Illumio Core 25.2.10 Install, Configure, Upgrade

Manage VENs in a Supercluster

This section describes how to manage VENs in a PCE Supercluster. Some of the management tasks are affected by Supercluster considerations, such as whether the task is performed on a leader or member PCE.

Unmanaged Workloads

When you need to create unmanaged workloads for assets that do not have a VEN installed, they must be created on the leader.

VEN Uptime and Heartbeat in Supercluster

Each workload managed by your Supercluster provides the latest “Uptime” of the workload. Uptime is defined as the amount of time that has passed in seconds since the workload reported its first heartbeat to the PCE, either after being paired or after a workload system restart. In PCE version 22.5.10 and later, you can view the Uptime and Heartbeat Last Received attributes for all workloads paired to PCEs in the Supercluster on the Workload Details page of any PCE in the Supercluster.

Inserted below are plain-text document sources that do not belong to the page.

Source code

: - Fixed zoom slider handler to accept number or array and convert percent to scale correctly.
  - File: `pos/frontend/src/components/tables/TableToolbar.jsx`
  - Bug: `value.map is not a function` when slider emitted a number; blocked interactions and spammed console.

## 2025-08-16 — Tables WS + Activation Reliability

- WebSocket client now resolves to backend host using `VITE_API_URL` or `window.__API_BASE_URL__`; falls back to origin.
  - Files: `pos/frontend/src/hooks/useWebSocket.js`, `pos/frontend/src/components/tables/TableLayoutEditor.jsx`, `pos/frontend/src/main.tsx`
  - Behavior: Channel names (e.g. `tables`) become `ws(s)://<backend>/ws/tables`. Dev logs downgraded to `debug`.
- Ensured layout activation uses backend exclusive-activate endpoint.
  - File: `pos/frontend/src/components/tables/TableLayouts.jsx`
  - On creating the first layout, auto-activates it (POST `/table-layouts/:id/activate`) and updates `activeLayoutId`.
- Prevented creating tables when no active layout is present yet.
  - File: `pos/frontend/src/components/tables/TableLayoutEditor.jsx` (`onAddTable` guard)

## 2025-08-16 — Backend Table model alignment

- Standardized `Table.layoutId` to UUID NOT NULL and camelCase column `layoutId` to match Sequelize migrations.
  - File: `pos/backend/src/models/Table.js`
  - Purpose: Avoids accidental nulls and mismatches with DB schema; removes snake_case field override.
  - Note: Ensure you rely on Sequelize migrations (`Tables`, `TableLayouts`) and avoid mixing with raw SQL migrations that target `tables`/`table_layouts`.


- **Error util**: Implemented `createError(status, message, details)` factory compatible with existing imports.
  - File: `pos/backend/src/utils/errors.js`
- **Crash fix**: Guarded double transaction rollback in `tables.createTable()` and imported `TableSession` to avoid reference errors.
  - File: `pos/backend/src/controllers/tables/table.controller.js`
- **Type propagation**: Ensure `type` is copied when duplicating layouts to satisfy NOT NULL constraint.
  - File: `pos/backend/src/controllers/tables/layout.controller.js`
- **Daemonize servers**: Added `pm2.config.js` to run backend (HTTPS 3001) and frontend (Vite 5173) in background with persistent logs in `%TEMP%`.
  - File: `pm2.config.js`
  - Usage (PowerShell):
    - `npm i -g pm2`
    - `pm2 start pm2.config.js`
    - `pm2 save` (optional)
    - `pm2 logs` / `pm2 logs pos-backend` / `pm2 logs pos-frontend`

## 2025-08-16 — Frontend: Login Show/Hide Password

(Versions earlier than 22.5.10) Depending on which PCE you are logged into while viewing this information, the Uptime field might display the following:

Unavailable. Viewable on nameOfPCE

This message means that the PCE that you are currently logged into does not manage this workload. Instead, the Uptime and Last Heartbeat properties on the Workload details page indicate the name of the PCE that this workload was paired with.

Workload Support Reports in Supercluster

When you are logged into the leader of a Supercluster, you can generate and download Workload Support Reports for any workload in the Supercluster. This report includes workloads that have been paired with and are being managed by other members.

From a member PCE you can generate a Workload Support Report for all workloads connected to that PCE. However, you cannot generate a Workload Support Report from a member PCE for any workloads connected to a different PCE.

When the Workload Support Report is finished, you can download it from the leader PCE web console.

For information on running Workload Support Reports from the command line on the host, see the VEN Administration Guide.

Workloads on Leader When Member Fails

When one of your member PCEs goes down, any changes you make to workloads managed by the affected member (while logged into the leader) are immediately reflected in the leader PCE web console, even though the change has not been replicated to the member and applied on the workload.

For example, one member of your Supercluster fails. While you are logged into the leader, you make a change to a workload that was paired with that affected member, such as changing the workload's policy state. The Workload's details page on the leader will show the policy state change. However, the actual workload policy state will not be changed until the member is recovered.

VEN Failover

When a PCE in your Supercluster fails, its workloads continue to enforce the latest policy and buffer traffic data until the PCE is recovered. When you need to modify policy on the workload before the affected PCE can be recovered, you can fail over its workloads to a different PCE in the Supercluster. Workload failover is managed outside the Supercluster and requires an update to your DNS infrastructure.

To fail over a workload to a different PCE, configure your DNS to resolve the FQDN of the workload's target PCE to the public IP addresses of another PCE in your Supercluster.

When you configure the supercluster.fqdn parameter in your runtime_env.yml file, the target PCE of all workloads is the Supercluster FQDN. The next time the workload resolves this FQDN, it will receive the updated IP addresses and begin heartbeating to and receiving policy from the new PCE.

To validate that the VEN reassignment was successful, check that the active PCE now corresponds to the FQDN the workload should have failed-over to.

VEN Failover Impact on Traffic Data

Be aware that some traffic data can be lost when VENs fail over to a different PCE:

  • Traffic data used for Illumination and blocked traffic is lost and will be missing from Illumination.

  • Traffic data that is exported to syslog or Fluentd is not lost, as long as the PCE has the capacity to handle all incoming flow summaries from all VENs.

VEN Failover and Certificates

A VEN must be able to validate the certificate of the PCE that is managing it and any other PCEs it will fail over to. When a VEN fails over and cannot validate the certificate of the new PCE, it cannot authenticate and enters the Lost Agent state. In this state, just as in a failure scenario, the VEN is disconnected from the PCE and it cannot receive policy updates. In this scenario, because the PCE that was managing the VEN is still running, it will mark the workload as offline in 1 hour, which in turn isolates it from all other workloads.